GPy

GPy is a framework for Gaussian process based applications. It is design for speed and reliability. The main three pillars of its functionality are made of

  • Ease of use
  • Reproduceability
  • Scalability

In this tutorial we will have a look at the three main pillars, so you may be able to use Gaussian processes with ease of mind and without the complications of cutting edge research code.


In [1]:
import GPy, numpy as np
from matplotlib import pyplot as plt
%matplotlib inline

Ease of use

GPy handles the parameters of the parameter based models on the basis of the parameterized framework built in itself. The framework allows to use parameters in an intelligent and intuative way.


In [2]:
X = np.random.uniform(0, 10, (200, 1))
f = np.sin(.3*X) + .3*np.cos(1.3*X)
f -= f.mean()
Y = f+np.random.normal(0, .1, f.shape)

In [3]:
plt.scatter(X, Y)


Out[3]:
<matplotlib.collections.PathCollection at 0x11291b290>

In [4]:
m = GPy.models.GPRegression(X, Y)
m


Out[4]:

Model: GP regression
Log-likelihood: -198.335478428
Number of Parameters: 3
Number of Optimization Parameters: 3
Updates: True

GP_regression. Value Constraint Prior Tied to
rbf.variance 1.0 +ve
rbf.lengthscale 1.0 +ve
Gaussian_noise.variance 1.0 +ve

Changing parameters is as easy as assigning new values to the respective parameter:


In [5]:
m.rbf.lengthscale = 1.5
m


Out[5]:

Model: GP regression
Log-likelihood: -195.694049324
Number of Parameters: 3
Number of Optimization Parameters: 3
Updates: True

GP_regression. Value Constraint Prior Tied to
rbf.variance 1.0 +ve
rbf.lengthscale 1.5 +ve
Gaussian_noise.variance 1.0 +ve

The whole model gets updated automatically, when updating a parameter, without you having to interfere at all.

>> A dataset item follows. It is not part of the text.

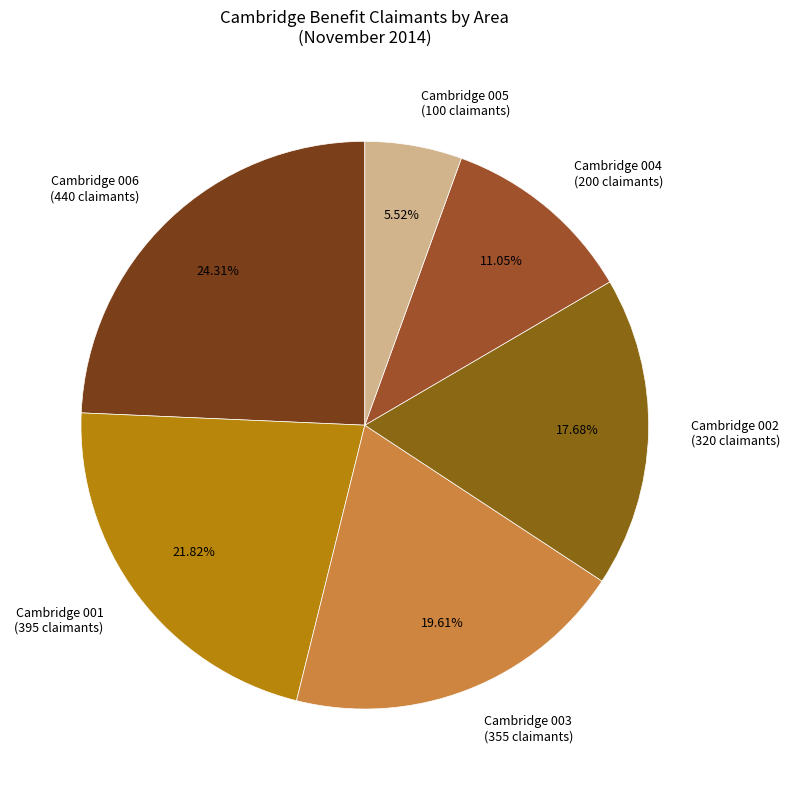

Which slice is the smallest?

Cambridge 005 (100 claimants)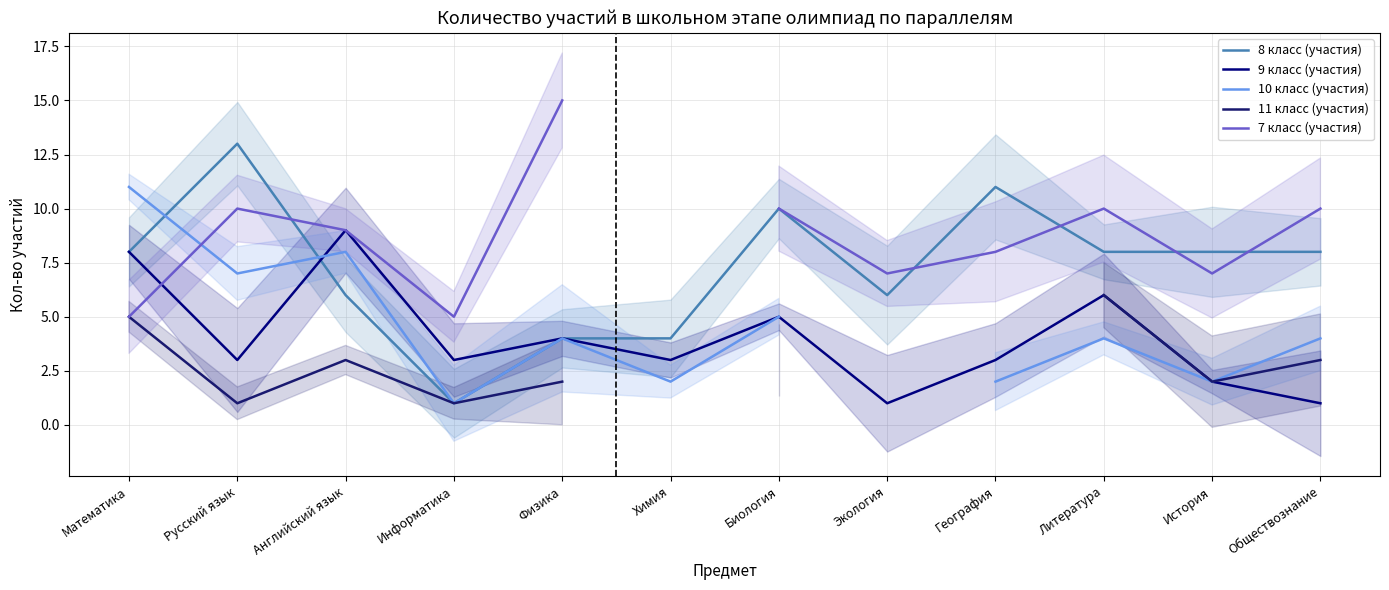

How many values in the 8 класс (участия) series are below 8?

5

Change some parameters and plot the results, using the models plot() function

What do the different parameters change in the result?


In [6]:
# Type your code here

The parameters can be optimized using gradient based optimization. The optimization routines are taken over from scipy. Running the optimization in a GPy model is a call to the models own optimize method.


In [7]:
m.optimize(messages=1)


 :0: FutureWarning:IPython widgets are experimental and may change in the future.

In [8]:
_ = m.plot()



In [9]:
# You can use different kernels to use on the data.
# Try out three different kernels and plot the result after optimizing the GP:
# See kernels using GPy.kern.<tab>

In [10]:
# Type your code here

Reproduceability

GPy has a built in save and load functionality, allowing you to pickle a model with all its parameters and data in a single file. This is usefull when transferring models to another location, or rerunning models with different intializations etc.

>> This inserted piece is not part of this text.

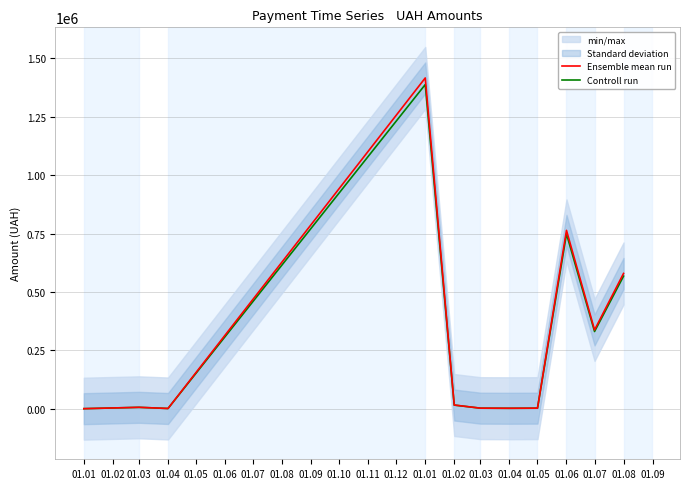

What is the difference between the maximum and second lowest values in the Ensemble mean run series?

1415359.6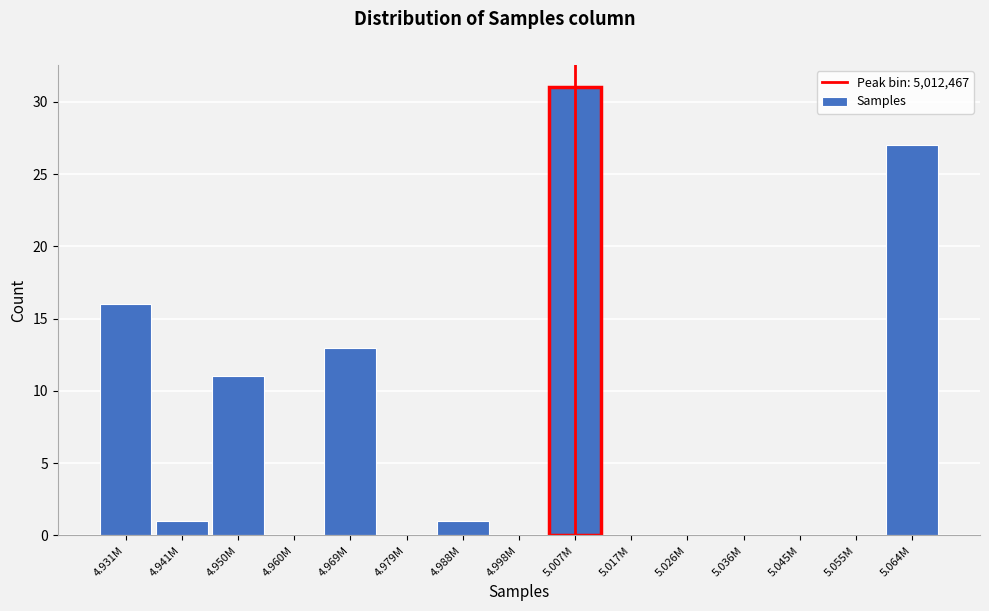

Reading left to right, list all the values displayed in this chart.

4.931M=16	4.941M=1	4.950M=11	4.960M=0	4.969M=13	4.979M=0	4.988M=1	4.998M=0	5.007M=31	5.017M=0	5.026M=0	5.036M=0	5.045M=0	5.055M=0	5.064M=27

Try saving a model using the models pickle(<name>) function and load it again using GPy.load(<name>). The loaded model is fully functional and can be used as usual.


In [11]:
# Type your code here

We have put a lot of effort in stability of execution, so try to randomize a model using its randomize() function, which randomized the models parameters. After optimization the result whould be very close to previous model optimizations.


In [12]:
# Type your code here

Scalability

  • GPys parameterized framework can handle as many parameters as you like and is memory and speed efficient in setting parameters by having only one copy of the parameters in memory.

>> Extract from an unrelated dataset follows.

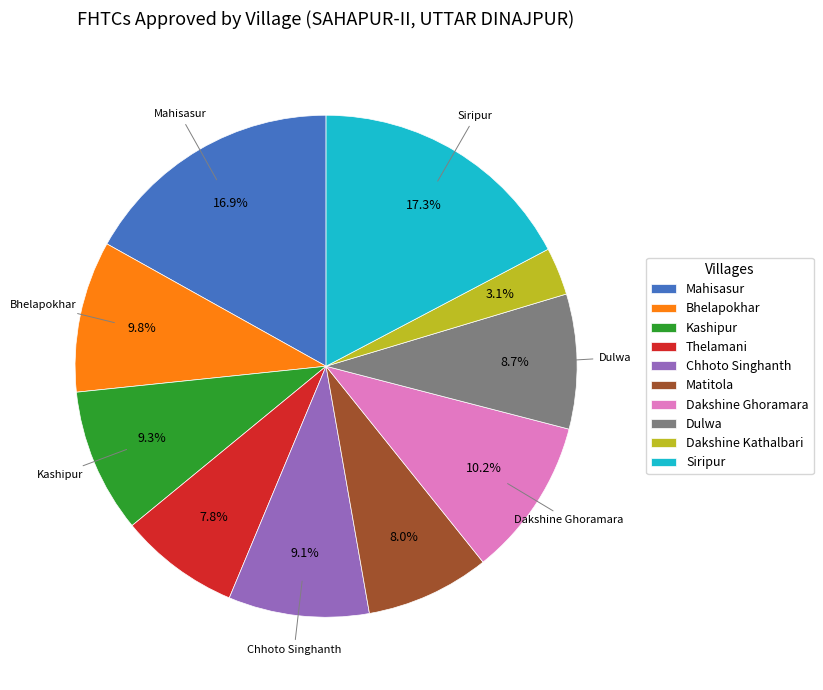

Which category has the smallest portion of the pie?

Dakshine Kathalbari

  • There are many scalability based Gaussian process methods implemented in GPy, have a look at


In [13]:
GPy.core.SparseGP?

In [24]:
GPy.core.SVGP?

We can easily run a sparse GP on above data by using the wrapper methods for running different GPy models:

GPy.models.<tab>

Use the GPy.models.SparseGPRegression to run the above data using the sparse GP:


In [15]:
#Type your code here

Use the GPy.core.SVGP to run the above data. This is a very newly integrated feature and has therefore no thin wrapper yet in the GPy.models module.

The likelihoods of GPy are located at GPy.likelihoods